**Task statement:** Copy the data below in full, exactly as it appears.

- Opening Delimiter -

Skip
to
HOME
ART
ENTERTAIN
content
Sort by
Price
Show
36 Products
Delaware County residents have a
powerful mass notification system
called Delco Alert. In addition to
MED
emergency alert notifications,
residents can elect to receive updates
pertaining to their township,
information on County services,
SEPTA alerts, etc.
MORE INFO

- Closing Delimiter -

**Answer to the exercise:**
Skip
to
HOME
ART
ENTERTAIN
content
Sort by
Price
Show
36 Products
Delaware County residents have a
powerful mass notification system
called Delco Alert. In addition to
MED
emergency alert notifications,
residents can elect to receive updates
pertaining to their township,
information on County services,
SEPTA alerts, etc.
MORE INFO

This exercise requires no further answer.